FGM (Female Genital Mutilation) is defined as the partial or total removal of the external female genitalia, or any practice which deliberately alters or injures the female genital organs for non-medical purposes. Usually, the practice is extremely unhygienic as well as unimaginably painful. It has been known to be carried out with razor blades, roasting hot stones or even broken glass. Pretty gruesome, huh?
Don’t worry, I won’t go into any more detail than that. The purpose of this article is not to make you lose your lunch.
So why does such a heinous thing happen to 8,000 girls and women worldwide EVERY DAY? Mostly, it’s for the preservation of virginity until marriage. After it’s done, sexual intercourse becomes so unbearably painful for the woman that it’s almost a full guarantee she won’t have sex before marrying her future husband.

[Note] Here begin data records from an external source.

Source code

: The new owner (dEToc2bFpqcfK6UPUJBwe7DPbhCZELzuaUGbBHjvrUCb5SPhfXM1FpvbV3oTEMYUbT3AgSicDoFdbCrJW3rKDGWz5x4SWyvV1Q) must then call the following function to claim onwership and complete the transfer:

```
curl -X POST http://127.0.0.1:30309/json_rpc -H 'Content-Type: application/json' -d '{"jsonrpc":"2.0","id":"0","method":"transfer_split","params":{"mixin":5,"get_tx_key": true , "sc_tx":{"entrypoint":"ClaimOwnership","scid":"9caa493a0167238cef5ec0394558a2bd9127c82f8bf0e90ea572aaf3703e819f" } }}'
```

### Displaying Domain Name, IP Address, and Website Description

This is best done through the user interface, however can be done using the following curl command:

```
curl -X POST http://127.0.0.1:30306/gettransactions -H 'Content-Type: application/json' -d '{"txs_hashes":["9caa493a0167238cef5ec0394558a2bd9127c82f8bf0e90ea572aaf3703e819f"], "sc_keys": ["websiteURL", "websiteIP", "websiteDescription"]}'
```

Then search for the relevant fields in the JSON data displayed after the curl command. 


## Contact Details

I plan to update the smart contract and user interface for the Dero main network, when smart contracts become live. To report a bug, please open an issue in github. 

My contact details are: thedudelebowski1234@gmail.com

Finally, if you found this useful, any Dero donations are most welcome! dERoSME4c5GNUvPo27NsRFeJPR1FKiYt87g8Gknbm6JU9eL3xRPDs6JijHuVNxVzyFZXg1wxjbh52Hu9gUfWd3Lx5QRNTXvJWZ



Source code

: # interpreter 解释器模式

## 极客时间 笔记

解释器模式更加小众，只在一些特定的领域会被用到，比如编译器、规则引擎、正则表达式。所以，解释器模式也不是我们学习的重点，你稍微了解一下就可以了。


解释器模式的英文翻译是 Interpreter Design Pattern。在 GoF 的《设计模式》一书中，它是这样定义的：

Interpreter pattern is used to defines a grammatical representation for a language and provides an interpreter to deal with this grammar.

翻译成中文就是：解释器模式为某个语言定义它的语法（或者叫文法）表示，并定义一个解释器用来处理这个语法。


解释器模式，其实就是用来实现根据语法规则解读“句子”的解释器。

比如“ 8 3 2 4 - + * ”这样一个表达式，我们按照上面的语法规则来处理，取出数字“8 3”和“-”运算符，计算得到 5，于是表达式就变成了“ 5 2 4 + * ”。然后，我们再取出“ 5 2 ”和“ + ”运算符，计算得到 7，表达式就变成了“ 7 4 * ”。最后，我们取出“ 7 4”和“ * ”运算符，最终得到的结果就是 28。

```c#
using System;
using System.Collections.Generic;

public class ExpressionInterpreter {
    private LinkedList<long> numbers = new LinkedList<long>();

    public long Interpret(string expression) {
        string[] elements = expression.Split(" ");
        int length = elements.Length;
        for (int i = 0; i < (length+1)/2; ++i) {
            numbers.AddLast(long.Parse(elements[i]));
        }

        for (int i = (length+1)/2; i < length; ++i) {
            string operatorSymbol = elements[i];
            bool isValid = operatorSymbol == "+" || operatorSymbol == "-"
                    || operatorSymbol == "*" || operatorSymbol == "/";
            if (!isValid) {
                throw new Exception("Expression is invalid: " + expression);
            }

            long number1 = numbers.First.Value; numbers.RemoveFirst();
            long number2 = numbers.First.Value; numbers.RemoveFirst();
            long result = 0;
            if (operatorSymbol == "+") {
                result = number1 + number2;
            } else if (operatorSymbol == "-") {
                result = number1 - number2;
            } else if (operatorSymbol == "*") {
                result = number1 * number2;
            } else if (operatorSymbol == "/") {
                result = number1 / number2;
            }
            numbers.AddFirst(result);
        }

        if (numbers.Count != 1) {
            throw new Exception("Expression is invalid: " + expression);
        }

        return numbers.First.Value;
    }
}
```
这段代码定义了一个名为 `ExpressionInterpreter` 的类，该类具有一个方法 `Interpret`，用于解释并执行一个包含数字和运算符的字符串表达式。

This means that FGM is a reflection of the deep inequality between the sexes. It is an extreme form of discrimination against women.
FGM is known to happen in areas of Africa, the Middle East and parts of Asia. Central and South American ethnic groups are also known to practice it. While there is no evidence of FGM happening on our own shores, plenty of women living in Ireland had it done to them before residing here. And there is some proof to suggest that many parents undergo pressure from families back home to fly their daughters to their countries of origin for the purpose of FGM.
But even with so many women in this country living with it, Ireland does not properly train medical professionals, protection workers or the Gardaí about it. So oftentimes, these women must deal with the painful and upsetting repercussions of FGM completely on their own. This can include infections, indescribable discomfort, problems going to the bathroom, complicated childbirth and agonising menstruation.
It’s interesting to note that FGM has nothing to do with religion. Although it’s carried out in Christian, Jewish and Muslim communities, none of the sacred texts of any religion prescribe it. For this reason, many believe it is realistic to think that it can be stopped.
FGM is one of the campaigns Amnesty International Ireland is working on at the minute. After years of their campaigning, the Irish Government quite recently introduced a comprehensive bill for anti-FGM laws in Europe. As of March 2012, the Oireachtas has signed this law into being, making it illegal to take a girl out of this country for the purpose of FGM.
Amnesty International Ireland is now campaigning for medical professionals in Ireland to be fully trained to help deal with the effects of FGM. They are also looking to work with different FGM-practicing communities across the globe towards the complete abandonment of the practice.
So yes, discrimination is still showing signs of life in Ireland today. And maybe now it’s time for the women of Ireland to unite and fight against this brutal and sexist human rights violation.